(GIVEN DATA begins)

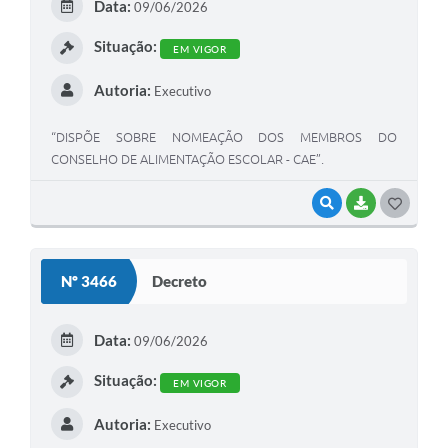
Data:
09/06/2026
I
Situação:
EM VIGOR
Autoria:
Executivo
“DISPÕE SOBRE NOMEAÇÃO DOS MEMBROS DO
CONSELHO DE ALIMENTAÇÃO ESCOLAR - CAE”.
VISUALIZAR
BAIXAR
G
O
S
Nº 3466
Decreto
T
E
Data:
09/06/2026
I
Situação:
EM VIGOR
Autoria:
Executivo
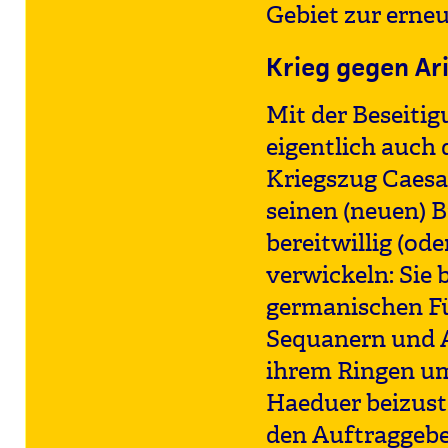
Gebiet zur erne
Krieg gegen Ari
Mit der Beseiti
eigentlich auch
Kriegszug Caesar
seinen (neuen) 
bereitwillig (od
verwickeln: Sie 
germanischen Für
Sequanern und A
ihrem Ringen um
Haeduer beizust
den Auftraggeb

(GIVEN DATA ends)
(GIVEN DATA begins)

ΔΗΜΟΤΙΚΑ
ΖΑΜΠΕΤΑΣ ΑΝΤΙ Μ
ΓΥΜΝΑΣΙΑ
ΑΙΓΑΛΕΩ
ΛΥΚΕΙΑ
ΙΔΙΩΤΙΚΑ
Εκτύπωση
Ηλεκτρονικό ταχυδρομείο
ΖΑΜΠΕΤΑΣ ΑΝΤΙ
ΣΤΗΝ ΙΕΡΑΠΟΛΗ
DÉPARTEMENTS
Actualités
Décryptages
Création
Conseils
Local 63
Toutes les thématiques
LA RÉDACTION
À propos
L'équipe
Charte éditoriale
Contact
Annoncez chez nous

(GIVEN DATA ends)
(GIVEN DATA begins)

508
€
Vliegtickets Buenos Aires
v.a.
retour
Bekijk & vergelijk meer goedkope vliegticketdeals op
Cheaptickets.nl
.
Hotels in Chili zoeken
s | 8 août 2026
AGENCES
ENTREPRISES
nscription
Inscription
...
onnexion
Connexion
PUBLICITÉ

(GIVEN DATA ends)

EXERCISE DIRECTIONS
Every line above from the line with "LA RÉDACTION" to the line with "Annoncez chez nous" is wanted, ends included; write them out exactly and add no other line.

RESULT BELOW
LA RÉDACTION
À propos
L'équipe
Charte éditoriale
Contact
Annoncez chez nous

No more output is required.